Several women and black Foreign Service officers were released within days, but 52 were held hostage until Jan. 20, 1981.

When Mr. Ahmadinejad, 48, the hard-line Islamist mayor of Tehran, first emerged as a serious candidate, an Associated Press photograph taken in 1979 of an Iranian walking with a blindfolded hostage began making the rounds on the Internet.

At least five former hostages have identified the unnamed student in the photograph as Mr. Ahmadinejad — Army Col. Charles Scott of Jonesboro, Ga.; Navy Capt.
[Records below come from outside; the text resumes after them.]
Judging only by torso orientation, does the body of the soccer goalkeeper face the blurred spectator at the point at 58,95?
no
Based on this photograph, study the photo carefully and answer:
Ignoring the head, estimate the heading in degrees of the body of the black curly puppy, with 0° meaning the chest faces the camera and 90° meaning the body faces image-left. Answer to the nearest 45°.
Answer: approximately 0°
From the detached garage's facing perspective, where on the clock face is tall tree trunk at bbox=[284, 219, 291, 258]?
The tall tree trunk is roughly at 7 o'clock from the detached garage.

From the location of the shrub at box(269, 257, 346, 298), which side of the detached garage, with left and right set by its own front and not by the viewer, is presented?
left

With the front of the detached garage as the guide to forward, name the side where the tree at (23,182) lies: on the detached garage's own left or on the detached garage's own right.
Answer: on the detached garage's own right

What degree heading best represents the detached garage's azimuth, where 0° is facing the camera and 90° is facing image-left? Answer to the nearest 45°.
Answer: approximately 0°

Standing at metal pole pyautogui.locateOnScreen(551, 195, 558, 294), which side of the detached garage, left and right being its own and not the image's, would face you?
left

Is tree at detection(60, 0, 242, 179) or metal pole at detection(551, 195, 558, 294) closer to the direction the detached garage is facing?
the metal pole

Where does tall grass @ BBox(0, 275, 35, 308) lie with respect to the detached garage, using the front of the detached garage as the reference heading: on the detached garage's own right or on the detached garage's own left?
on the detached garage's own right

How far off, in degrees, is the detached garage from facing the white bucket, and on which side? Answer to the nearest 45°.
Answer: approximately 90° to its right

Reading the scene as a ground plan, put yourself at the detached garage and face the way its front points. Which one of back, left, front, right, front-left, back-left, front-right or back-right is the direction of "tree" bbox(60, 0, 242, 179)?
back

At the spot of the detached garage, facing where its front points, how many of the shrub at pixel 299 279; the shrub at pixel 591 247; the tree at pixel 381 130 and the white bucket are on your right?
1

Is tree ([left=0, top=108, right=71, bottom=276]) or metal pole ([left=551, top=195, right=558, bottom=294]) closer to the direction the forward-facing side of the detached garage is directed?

Donald Sharer of Bedford, Iowa; Kevin Hermening of Mosinee, Wis.; David Roeder and William J. Daugherty.

Some claim that the Iranian president oversaw interrogations and Capt. Sharer called him a “cruel individual.”

Other hostages, who said they were unable to recall Mr. Ahmadinejad with certainty, said nothing to cast doubt on those who had identified Iran’s president-elect with a terrorist past.

“The newly elected president certainly appears to be our old adversary, although I wouldn’t stake my future,” former hostage Joseph M. Hall told The Washington Times by e-mail yesterday.

Mr. Hall, of Arlington, was a U.S. Army military attache when he was taken captive with the others.

BBC correspondent John Simpson, who covered the embassy takeover, said yesterday he was “pretty sure” Mr. Ahmadinejad was a participant in the embassy takeover.